Le coût de ne rien faire, lui, est beaucoup plus difficile à quantifier, mais il pourrait être astronomique. Yves Giroux s’était risqué à tenter d’évaluer le coût de l’inaction dans un rapport publié en novembre 2022. Il en était venu à la conclusion que l’impact des changements climatiques ferait chuter le PIB réel du Canada de 5,8 % d’ici 2100. Il avait toutefois signalé les limites de son analyse, notant que les changements climatiques auront également de nombreux effets, tels que l’incidence sur la santé, le bien-être, la nature et les écosystèmes.

Une deuxième taxe carbone?

Dans son discours devant son caucus, Pierre Poilievre a aussi mis en garde les Canadiens – et les Québécois – contre les effets d’une deuxième taxe carbone. La deuxième taxe carbone s'applique directement au Québec, 17 sous le litre, ou 20 sous si on ajoute la taxe de vente sur la taxe de l'essence.

La mesure à laquelle le chef conservateur fait référence n’est pas une taxe, en réalité. Il s’agit plutôt du Règlement sur les combustibles propres, qui exige une réduction de 15 % de l’intensité carbone des carburants d’ici 2030, par rapport aux niveaux de 2016. En d’autres mots, Ottawa souhaite que l’essence et le diesel qui sortent des raffineries soient graduellement plus propres au fil du temps.

Ce n'est pas une taxe, rectifie le DPB. Mais c'est une façon de rendre les carburants un peu moins émetteurs de gaz à effet de serre, ce qui a comme effet collatéral d'augmenter les coûts de ces carburants-là.

Dans un rapport qu'il avait fait paraître en mai dernier, il estimait que le niveau plus élevé des exigences se traduirait par une augmentation du prix de l'essence de 17 cents le litre. Il évaluait toutefois que ce coût ne se ferait pas sentir immédiatement, mais plutôt en 2030.

Ainsi, non seulement la deuxième taxe n’en est pas une, mais les effets du nouveau Règlement ne se font pas sentir immédiatement sur le portefeuille des Canadiens.

Bataille du message : 2e round

Les libéraux ont mis du temps à comprendre à quel point il est facile d'avoir le tournis devant cette avalanche de chiffres et comment les conservateurs tirent profit de cette confusion.
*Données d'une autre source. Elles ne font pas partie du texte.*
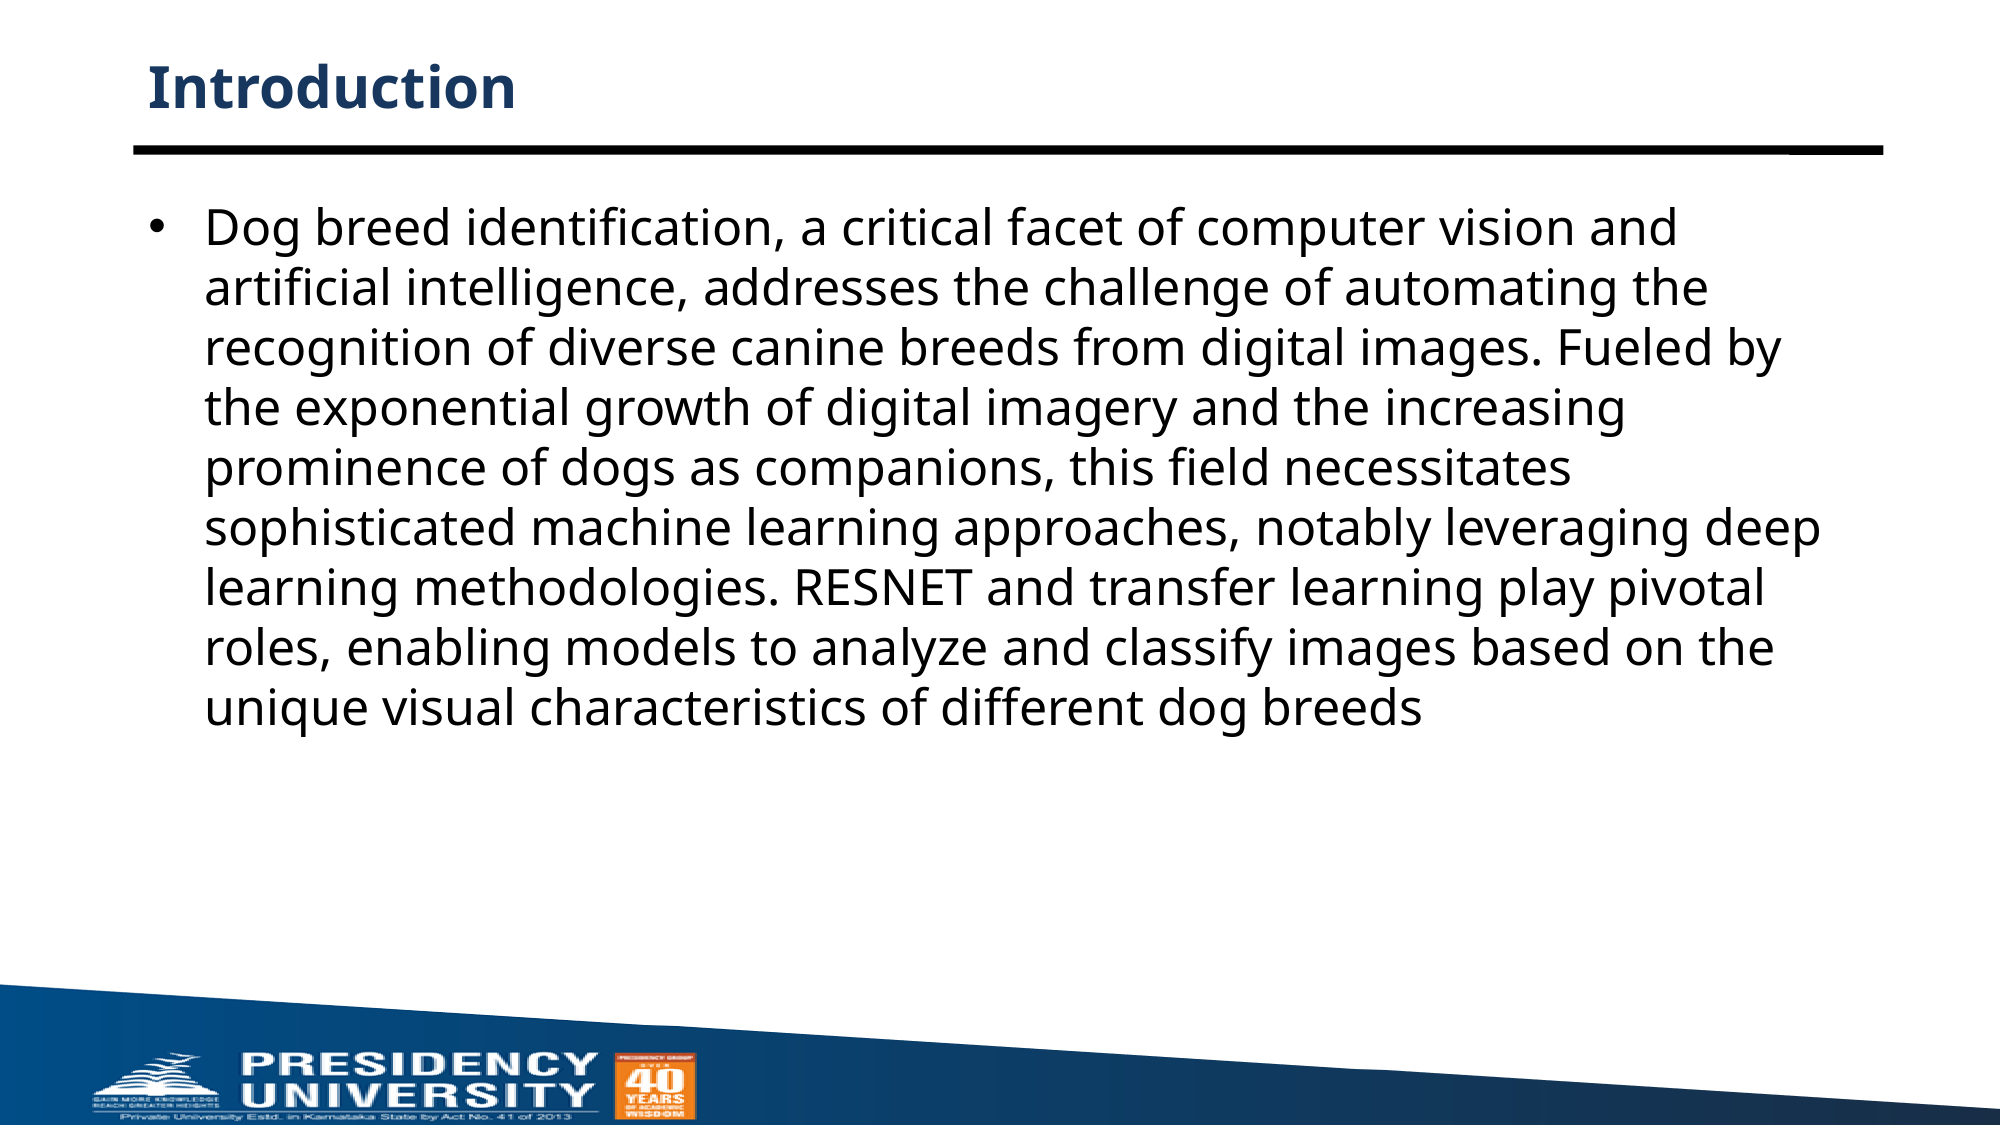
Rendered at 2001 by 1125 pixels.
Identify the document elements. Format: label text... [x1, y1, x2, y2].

list Dog breed identification, a critical facet of computer vision and artificial intelligence, addresses the challenge of automating the recognition of diverse canine breeds from digital images. Fueled by the exponential growth of digital imagery and the increasing prominence of dogs as companions, this field necessitates sophisticated machine learning approaches, notably leveraging deep learning methodologies. RESNET and transfer learning play pivotal roles, enabling models to analyze and classify images based on the unique visual characteristics of different dog breeds [133, 187, 1884, 1000]
title Introduction [133, 45, 1884, 125]
picture [0, 982, 2000, 1125]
Pendant des mois, les libéraux ont laissé la plus grande partie de l’espace médiatique aux conservateurs sur cette question, si bien que cette mesure phare est plus menacée que jamais. Ils jouent maintenant du coude pour reprendre un peu la place devant les micros.

Justin Trudeau a envoyé mardi une lettre aux premiers ministres des provinces récalcitrantes pour leur vanter les mérites de la tarification du carbone et leur rappeler qu’ils ont le loisir d’adopter le système qui leur convient.

L'affrontement entre ces provinces et Ottawa semble tellement cristallisé qu’il serait fort surprenant que le premier ministre les convainque avec une simple missive. Sa lettre s’inscrit plutôt dans une démarche plus large, visant à persuader les électeurs du bien-fondé de sa politique.

Mercredi, Justin Trudeau a également haussé le ton en déplorant que ces premiers ministres se plaignent, attaquent et dupent les Canadiens pour des gains politiques. Les politiciens conservateurs ne disent pas la vérité, a-t-il tranché.

Justin Trudeau.

Le premier ministre Justin Trudeau

Photo : La Presse canadienne / ETHAN CAIRNS

Cette semaine, des économistes des quatre coins du pays ont par ailleurs senti le besoin de voler au secours des libéraux en signant une lettre ouverte déboulonnant cinq mythes tenaces sur la tarification carbone.

Ce qui me choque, c’est l'ensemble des mythes. On dirait que c'est une stratégie coordonnée, note en entrevue l’une des signataires de la lettre, Maya Papineau, de l’Université Carleton.

Si les conservateurs veulent atteindre nos cibles, oui, il y a d'autres méthodes, mais toutes les autres méthodes vont coûter plus aux ménages et plus à l’économie, note l’économiste.

Alors que Justin Trudeau Trudeau semble avoir perdu le premier round de la bataille du message sur la tarification du carbone, le prochain n’est pas nécessairement gagné pour Pierre Poilievre.

Pour l’instant, le chef conservateur n’a pas spécifié s’il maintiendrait les cibles de réduction des gaz à effet de serre du Canada ni comment il s’y prendrait concrètement pour lutter contre les changements climatiques.